Uma remodelagem geral carece ser feita. Transferências fundo a fundo seria a melhor alternativa. Os Municípios e Estados deveriam estabelecer seus fundos específicos para receber recursos programáticos do FNSP, a exemplo da Saúde, Educação e Assistência Social. Poderiam ainda ser realizados, pelo Governo Federal, repasses com base em critérios sim, porém, estes devem ser discutidos e aceitos previamente pelos entes. Por exemplo, locais onde há grande incidência de crimes contra a vida podem ser beneficiados em programas destinados à equipar os IMLs e as Polícias Científicas. Também, nos Estados onde o crime organizado é mais notado é necessário investir mais em tecnologias de investigação, capacitação policial, infraestrutura, sistema penitenciário e etc. Além disso, é hora de o Governo Federal juntamente com os recursos para aquisição de capital (material permanente) sejam acompanhados de verbas de custeio (consumo e serviços) para manter o bem adquirido com as transferências. Não é aceitável o contribuinte ver viaturas paradas por falta de combustível, manutenção, muito menos policiais com munições fora do prazo de validade ou coisas do gênero ou, numa pior hipótese, deixar de atender uma ocorrência contra a vida por falta do mínimo de estrutura para sua resposta.

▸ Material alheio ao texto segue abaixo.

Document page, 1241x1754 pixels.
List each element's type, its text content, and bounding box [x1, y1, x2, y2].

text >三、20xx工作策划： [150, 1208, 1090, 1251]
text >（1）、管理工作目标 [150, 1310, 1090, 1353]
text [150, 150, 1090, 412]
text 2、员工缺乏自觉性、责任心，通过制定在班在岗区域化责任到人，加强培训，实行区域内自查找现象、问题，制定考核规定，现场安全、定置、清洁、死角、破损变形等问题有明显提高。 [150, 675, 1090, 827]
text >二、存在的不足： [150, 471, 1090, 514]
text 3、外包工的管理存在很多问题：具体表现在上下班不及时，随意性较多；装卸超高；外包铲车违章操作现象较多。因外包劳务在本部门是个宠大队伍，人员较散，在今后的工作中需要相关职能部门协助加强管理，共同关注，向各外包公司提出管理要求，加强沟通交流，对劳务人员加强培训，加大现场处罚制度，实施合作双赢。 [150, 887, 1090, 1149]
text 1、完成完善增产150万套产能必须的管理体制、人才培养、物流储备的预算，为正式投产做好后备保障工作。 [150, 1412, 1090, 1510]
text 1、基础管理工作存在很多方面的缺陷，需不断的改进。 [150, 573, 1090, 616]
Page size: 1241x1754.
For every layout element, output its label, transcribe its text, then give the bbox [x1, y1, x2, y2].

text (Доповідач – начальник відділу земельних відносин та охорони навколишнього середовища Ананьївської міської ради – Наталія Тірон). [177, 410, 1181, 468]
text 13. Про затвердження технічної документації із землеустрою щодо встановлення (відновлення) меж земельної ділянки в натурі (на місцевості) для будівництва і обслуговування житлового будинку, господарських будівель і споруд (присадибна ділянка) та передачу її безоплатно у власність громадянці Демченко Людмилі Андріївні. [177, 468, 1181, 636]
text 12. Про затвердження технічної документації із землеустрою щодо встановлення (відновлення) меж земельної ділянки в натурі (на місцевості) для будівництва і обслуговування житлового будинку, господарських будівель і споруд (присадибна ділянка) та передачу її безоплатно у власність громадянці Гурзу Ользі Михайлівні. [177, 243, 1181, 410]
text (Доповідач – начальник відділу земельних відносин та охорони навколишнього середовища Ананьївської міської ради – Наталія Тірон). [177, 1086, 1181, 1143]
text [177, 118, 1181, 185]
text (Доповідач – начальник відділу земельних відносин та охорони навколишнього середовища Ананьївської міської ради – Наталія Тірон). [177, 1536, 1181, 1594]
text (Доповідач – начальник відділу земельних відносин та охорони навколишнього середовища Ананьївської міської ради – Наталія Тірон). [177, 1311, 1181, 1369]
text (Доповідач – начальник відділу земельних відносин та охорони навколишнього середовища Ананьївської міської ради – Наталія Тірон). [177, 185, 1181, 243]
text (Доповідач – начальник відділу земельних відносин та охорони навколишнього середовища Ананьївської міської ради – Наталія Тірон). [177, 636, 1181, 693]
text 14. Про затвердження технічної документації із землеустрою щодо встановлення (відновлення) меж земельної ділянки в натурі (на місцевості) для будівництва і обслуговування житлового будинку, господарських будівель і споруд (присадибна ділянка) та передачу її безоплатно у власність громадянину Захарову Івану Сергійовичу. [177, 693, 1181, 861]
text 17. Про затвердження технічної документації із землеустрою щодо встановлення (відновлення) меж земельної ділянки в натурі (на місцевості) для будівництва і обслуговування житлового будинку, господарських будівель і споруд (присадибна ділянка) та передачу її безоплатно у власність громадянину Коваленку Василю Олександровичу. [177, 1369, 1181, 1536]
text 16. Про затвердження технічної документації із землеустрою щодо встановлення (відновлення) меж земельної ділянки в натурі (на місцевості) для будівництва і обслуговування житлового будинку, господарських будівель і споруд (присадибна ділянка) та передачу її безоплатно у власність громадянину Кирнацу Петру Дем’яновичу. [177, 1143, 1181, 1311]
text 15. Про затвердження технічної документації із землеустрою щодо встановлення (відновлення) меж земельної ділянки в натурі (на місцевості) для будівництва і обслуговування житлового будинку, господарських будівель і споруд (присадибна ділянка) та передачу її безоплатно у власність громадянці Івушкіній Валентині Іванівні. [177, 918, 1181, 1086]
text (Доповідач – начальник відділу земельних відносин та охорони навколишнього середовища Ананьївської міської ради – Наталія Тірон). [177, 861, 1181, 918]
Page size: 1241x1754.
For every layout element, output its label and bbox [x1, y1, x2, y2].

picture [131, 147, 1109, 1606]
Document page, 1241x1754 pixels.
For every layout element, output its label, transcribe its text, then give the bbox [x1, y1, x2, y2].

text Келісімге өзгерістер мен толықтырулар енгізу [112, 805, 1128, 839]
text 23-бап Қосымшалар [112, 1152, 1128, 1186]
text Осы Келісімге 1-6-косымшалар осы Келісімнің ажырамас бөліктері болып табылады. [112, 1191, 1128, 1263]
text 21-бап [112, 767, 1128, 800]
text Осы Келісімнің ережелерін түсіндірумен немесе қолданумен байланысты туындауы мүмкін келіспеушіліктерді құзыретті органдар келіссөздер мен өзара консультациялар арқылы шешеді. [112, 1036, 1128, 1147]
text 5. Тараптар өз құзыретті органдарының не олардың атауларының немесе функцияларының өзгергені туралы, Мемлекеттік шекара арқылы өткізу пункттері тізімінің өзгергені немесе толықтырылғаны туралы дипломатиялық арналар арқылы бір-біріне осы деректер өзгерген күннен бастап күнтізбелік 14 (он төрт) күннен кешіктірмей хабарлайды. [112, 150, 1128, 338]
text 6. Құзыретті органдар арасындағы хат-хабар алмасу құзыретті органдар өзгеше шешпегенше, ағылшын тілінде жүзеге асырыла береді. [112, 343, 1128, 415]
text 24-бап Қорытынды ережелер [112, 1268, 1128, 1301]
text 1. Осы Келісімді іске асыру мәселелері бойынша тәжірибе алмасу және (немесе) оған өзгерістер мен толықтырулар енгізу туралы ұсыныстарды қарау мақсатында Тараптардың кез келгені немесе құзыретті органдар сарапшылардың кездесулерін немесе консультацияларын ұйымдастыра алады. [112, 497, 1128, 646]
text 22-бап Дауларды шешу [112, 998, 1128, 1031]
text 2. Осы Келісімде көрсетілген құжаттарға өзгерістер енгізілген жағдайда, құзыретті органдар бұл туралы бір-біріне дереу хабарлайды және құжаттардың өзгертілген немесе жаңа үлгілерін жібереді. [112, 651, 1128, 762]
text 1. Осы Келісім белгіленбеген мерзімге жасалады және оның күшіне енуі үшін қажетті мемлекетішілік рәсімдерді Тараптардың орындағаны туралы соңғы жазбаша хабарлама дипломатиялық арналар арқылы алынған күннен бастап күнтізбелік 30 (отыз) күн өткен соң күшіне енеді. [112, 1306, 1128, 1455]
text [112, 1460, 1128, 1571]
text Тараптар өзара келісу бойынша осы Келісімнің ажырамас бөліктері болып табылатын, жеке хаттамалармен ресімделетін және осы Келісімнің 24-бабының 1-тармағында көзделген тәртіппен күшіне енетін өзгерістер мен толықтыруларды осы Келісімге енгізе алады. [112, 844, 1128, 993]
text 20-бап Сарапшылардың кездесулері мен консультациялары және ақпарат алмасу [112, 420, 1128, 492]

Emprestando termos da medicina, é possível afirmar que a expertise do governo estadual, a partir do conhecimento apurado das próprias peculiaridades, lhe permitirá uma intervenção “cirúrgica” contra o crime, na medida em que ele se apresenta com mais frequência, podendo ser redirecionado conforme a necessidade; mais adentro, os municípios podem investir em ações preventivas primárias com mais intensidade e implantar ou qualificar suas guardas municipais para atuar dentro de suas competências, recentemente regulamentadas pela Lei Federal nº 13.022/14, a qual se silenciou quanto ao sustento financeiro para desempenho das atribuições elencadas para esses órgãos municipais. Neste caso, a possibilidade de haver a transferência fundo a fundo também seria uma forma de suprir tal carência.
Neste formato, o MJ poderia se manter no que diz respeito a Estados e Municípios numa posição estratégica primordial que é a de, além de emanar as diretrizes nacionais para a Segurança Pública, acompanhar as execuções locais, monitorando resultados e tecendo ajustes num ciclo de melhorias das políticas públicas voltadas para a segurança brasileira.